_PROMPT_
Output, word for word, the span of lines that starts at the one containing "index dip: (93, 101)" and ends at the last line of the records.
INFORMATION SHOWN Block Start
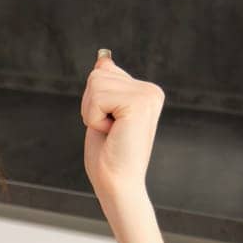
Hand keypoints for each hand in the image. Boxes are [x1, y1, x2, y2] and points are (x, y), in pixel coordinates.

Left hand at [81, 49, 164, 198]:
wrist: (117, 184)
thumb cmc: (108, 155)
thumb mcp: (102, 112)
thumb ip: (106, 85)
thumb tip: (103, 59)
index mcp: (145, 91)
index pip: (103, 72)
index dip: (93, 101)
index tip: (110, 124)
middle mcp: (151, 90)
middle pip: (98, 74)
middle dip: (91, 105)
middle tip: (109, 130)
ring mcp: (148, 95)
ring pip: (96, 83)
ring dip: (92, 112)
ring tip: (111, 132)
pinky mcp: (139, 103)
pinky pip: (97, 97)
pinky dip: (94, 118)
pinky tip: (112, 133)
INFORMATION SHOWN Block End
_TASK OUTPUT_
index dip: (93, 101)
index tip: (110, 124)
middle mcp: (151, 90)
middle pip: (98, 74)
middle dip: (91, 105)
middle tip: (109, 130)
ring mcp: (148, 95)
ring pip: (96, 83)
ring dip: (92, 112)
ring tip: (111, 132)
pinky mcp: (139, 103)
pinky pip: (97, 97)
pinky dip: (94, 118)
pinky tip: (112, 133)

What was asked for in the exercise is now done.